Extracted records:
--------

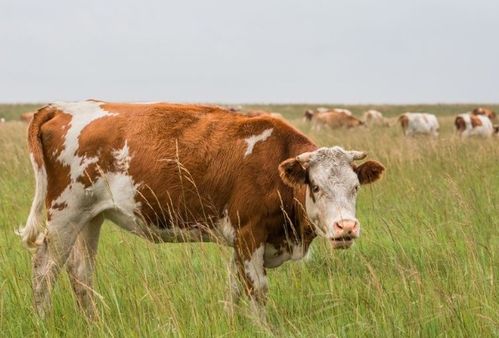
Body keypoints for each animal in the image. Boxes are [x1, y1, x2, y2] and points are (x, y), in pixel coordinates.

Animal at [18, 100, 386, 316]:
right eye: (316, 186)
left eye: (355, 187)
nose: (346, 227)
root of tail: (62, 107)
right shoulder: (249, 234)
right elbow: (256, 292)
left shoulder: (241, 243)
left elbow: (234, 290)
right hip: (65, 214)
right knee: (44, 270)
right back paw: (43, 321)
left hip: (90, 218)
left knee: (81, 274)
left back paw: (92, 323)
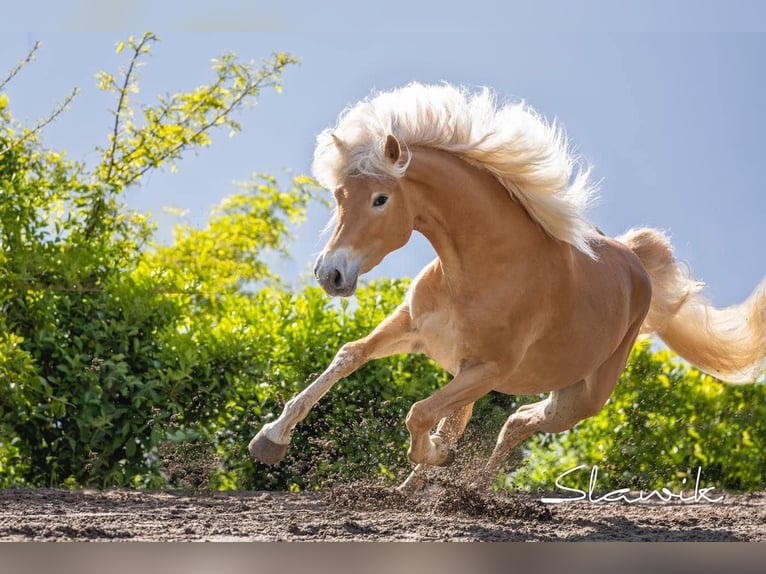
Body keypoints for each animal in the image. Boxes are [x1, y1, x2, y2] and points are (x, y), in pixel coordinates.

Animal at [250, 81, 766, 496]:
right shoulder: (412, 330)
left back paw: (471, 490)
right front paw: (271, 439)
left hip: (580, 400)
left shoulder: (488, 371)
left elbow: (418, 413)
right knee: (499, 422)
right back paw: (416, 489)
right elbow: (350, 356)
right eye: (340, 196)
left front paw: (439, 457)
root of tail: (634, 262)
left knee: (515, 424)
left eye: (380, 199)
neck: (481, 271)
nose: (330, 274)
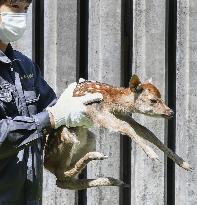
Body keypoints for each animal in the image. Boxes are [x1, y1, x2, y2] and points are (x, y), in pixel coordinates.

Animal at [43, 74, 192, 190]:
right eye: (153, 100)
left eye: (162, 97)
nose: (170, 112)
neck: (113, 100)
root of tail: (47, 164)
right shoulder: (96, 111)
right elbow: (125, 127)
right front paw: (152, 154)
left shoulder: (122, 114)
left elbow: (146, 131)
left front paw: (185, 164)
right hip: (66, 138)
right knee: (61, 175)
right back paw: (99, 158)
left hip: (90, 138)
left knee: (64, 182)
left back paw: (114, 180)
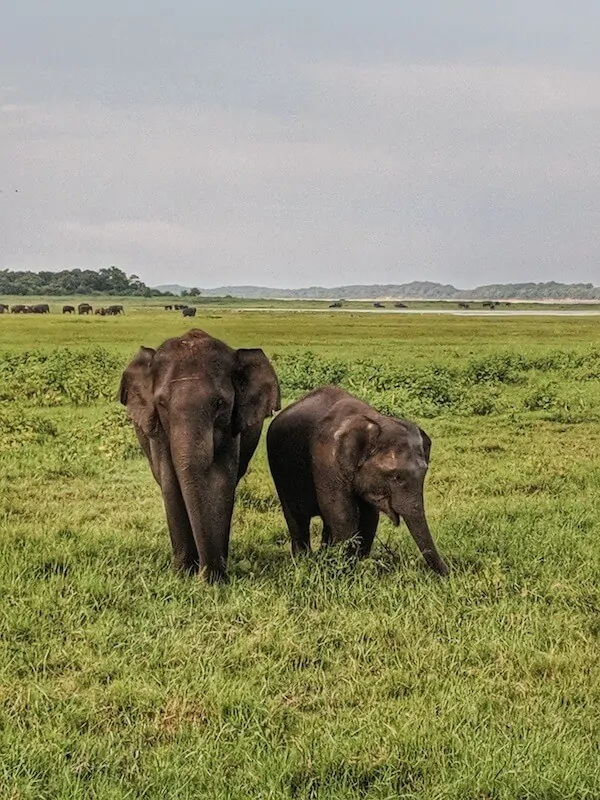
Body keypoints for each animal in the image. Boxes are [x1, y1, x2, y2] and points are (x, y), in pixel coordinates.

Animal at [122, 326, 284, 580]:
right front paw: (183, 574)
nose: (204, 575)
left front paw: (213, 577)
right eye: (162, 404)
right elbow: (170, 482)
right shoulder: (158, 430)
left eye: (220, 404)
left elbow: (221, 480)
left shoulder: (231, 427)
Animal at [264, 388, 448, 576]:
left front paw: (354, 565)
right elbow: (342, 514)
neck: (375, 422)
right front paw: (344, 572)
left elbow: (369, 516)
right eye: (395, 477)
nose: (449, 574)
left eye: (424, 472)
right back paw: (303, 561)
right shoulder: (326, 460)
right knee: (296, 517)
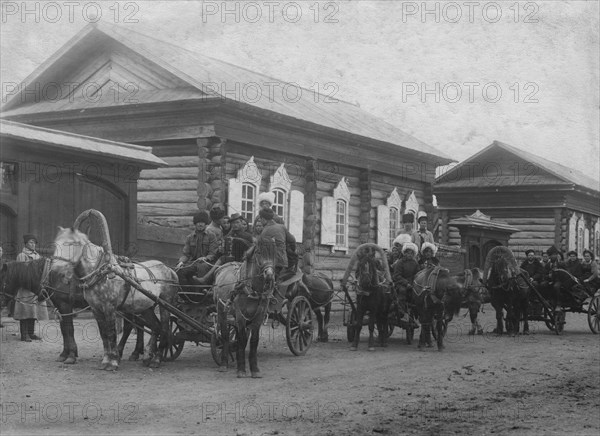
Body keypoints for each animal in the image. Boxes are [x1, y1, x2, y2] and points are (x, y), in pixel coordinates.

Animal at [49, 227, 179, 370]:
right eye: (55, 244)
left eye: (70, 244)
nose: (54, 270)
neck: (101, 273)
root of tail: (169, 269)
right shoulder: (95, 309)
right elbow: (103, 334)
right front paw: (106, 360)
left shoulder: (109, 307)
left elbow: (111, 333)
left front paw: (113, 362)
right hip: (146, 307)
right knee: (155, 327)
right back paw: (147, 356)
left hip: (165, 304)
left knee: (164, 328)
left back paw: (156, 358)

--------

◆ What the task requires: Every record above must be given again exactly; drop the pictures.

◆ Your solution:
Body keypoints for each animal in the image. Boxes are [x1, y1, x2, y2] and points are (x, y), in pixel coordinates.

Animal at [18, 100, 386, 316]:
right eye: (316, 186)
left eye: (355, 187)
nose: (346, 227)
root of tail: (62, 107)
right shoulder: (249, 234)
right elbow: (256, 292)
left shoulder: (241, 243)
left elbow: (234, 290)
right hip: (65, 214)
right knee: (44, 270)
right back paw: (43, 321)
left hip: (90, 218)
left knee: (81, 274)
left back paw: (92, 323)
Body keypoints for each animal in the image. Boxes are [x1, y1, x2, y2] and points are (x, y), in pixel coordinates.

Animal at [250, 81, 766, 496]:
right shoulder: (412, 330)
left back paw: (471, 490)
right front paw: (271, 439)
left hip: (580, 400)
left shoulder: (488, 371)
left elbow: (418, 413)
right knee: (499, 422)
right back paw: (416, 489)
right elbow: (350, 356)
right eye: (340, 196)
left front paw: (439, 457)
root of tail: (634, 262)
left knee: (515, 424)
left eye: (380, 199)
neck: (481, 271)
nose: (330, 274)
Body keypoints for each animal in the image. Boxes are [x1, y1, x2, y2] and points are (x, y), in pixel coordinates.

Animal at [43, 74, 192, 190]:
right eye: (153, 100)
left eye: (162, 97)
nose: (170, 112)
neck: (113, 100)
root of tail: (47, 164)
right shoulder: (96, 111)
right elbow: (125, 127)
right front paw: (152, 154)
left shoulder: (122, 114)
left elbow: (146, 131)
left front paw: (185, 164)
right hip: (66, 138)
right knee: (61, 175)
right back paw: (99, 158)
left hip: (90, 138)
left knee: (64, 182)
left back paw: (114, 180)
Body keypoints for each animal in the image. Boxes are [x1, y1, x2, y2] and points are (x, y), in pixel coordinates.

Animal at [122, 326, 284, 580]:
right front paw: (183, 574)
nose: (204, 575)
left front paw: (213, 577)
right eye: (162, 404)
right elbow: (170, 482)
right shoulder: (158, 430)
left eye: (220, 404)
left elbow: (221, 480)
left shoulder: (231, 427)
Animal at [264, 388, 448, 576]:
left front paw: (354, 565)
right elbow: (342, 514)
neck: (375, 422)
right front paw: (344, 572)
left elbow: (369, 516)
right eye: (395, 477)
nose: (449, 574)
left eye: (424, 472)
right back paw: (303, 561)
right shoulder: (326, 460)
right knee: (296, 517)
Body keypoints for each animal in the image. Boxes are [x1, y1, x2, y2] and points are (x, y), in pixel coordinates.

Animal at [49, 227, 179, 370]:
right eye: (55, 244)
left eye: (70, 244)
nose: (54, 270)
neck: (101, 273)
root of tail: (169, 269)
right shoulder: (95, 309)
right elbow: (103, 334)
right front paw: (106, 360)
left shoulder: (109, 307)
left elbow: (111, 333)
left front paw: (113, 362)
right hip: (146, 307)
right knee: (155, 327)
right back paw: (147, 356)
left hip: (165, 304)
left knee: (164, 328)
left back paw: (156, 358)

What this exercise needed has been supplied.